■ **RECORDED DATA**:
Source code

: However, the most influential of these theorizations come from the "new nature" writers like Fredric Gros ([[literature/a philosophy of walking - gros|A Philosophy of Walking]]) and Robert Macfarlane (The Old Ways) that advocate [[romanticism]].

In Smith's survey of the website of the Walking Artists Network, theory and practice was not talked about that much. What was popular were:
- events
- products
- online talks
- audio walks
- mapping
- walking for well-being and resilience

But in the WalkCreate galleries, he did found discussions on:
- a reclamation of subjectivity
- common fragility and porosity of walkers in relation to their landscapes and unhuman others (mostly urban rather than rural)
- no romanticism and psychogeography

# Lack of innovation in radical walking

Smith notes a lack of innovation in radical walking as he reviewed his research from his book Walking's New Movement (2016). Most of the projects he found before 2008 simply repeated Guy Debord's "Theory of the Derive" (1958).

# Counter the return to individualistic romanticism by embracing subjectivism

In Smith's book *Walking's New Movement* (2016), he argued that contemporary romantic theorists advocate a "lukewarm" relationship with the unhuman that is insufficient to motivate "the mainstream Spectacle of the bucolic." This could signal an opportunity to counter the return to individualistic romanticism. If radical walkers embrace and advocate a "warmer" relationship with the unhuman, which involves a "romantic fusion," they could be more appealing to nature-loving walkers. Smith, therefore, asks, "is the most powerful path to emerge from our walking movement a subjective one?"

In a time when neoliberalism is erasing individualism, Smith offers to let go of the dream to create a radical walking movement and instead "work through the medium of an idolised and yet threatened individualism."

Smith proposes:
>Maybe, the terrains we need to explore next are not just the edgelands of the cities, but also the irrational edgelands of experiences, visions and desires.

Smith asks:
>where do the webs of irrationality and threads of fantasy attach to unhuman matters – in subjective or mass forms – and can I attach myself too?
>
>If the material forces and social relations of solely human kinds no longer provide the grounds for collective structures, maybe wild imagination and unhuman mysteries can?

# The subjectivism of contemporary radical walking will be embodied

■ **EXERCISE AIM**: Output all of the data above word for word, with no changes.

■ **TASK RESPONSE**:
Source code

: However, the most influential of these theorizations come from the "new nature" writers like Fredric Gros ([[literature/a philosophy of walking - gros|A Philosophy of Walking]]) and Robert Macfarlane (The Old Ways) that advocate [[romanticism]].

In Smith's survey of the website of the Walking Artists Network, theory and practice was not talked about that much. What was popular were:
- events
- products
- online talks
- audio walks
- mapping
- walking for well-being and resilience

But in the WalkCreate galleries, he did found discussions on:
- a reclamation of subjectivity
- common fragility and porosity of walkers in relation to their landscapes and unhuman others (mostly urban rather than rural)
- no romanticism and psychogeography

# Lack of innovation in radical walking

Smith notes a lack of innovation in radical walking as he reviewed his research from his book Walking's New Movement (2016). Most of the projects he found before 2008 simply repeated Guy Debord's "Theory of the Derive" (1958).

# Counter the return to individualistic romanticism by embracing subjectivism

In Smith's book *Walking's New Movement* (2016), he argued that contemporary romantic theorists advocate a "lukewarm" relationship with the unhuman that is insufficient to motivate "the mainstream Spectacle of the bucolic." This could signal an opportunity to counter the return to individualistic romanticism. If radical walkers embrace and advocate a "warmer" relationship with the unhuman, which involves a "romantic fusion," they could be more appealing to nature-loving walkers. Smith, therefore, asks, "is the most powerful path to emerge from our walking movement a subjective one?"

In a time when neoliberalism is erasing individualism, Smith offers to let go of the dream to create a radical walking movement and instead "work through the medium of an idolised and yet threatened individualism."

Smith proposes:
>Maybe, the terrains we need to explore next are not just the edgelands of the cities, but also the irrational edgelands of experiences, visions and desires.

Smith asks:
>where do the webs of irrationality and threads of fantasy attach to unhuman matters – in subjective or mass forms – and can I attach myself too?
>
>If the material forces and social relations of solely human kinds no longer provide the grounds for collective structures, maybe wild imagination and unhuman mysteries can?

# The subjectivism of contemporary radical walking will be embodied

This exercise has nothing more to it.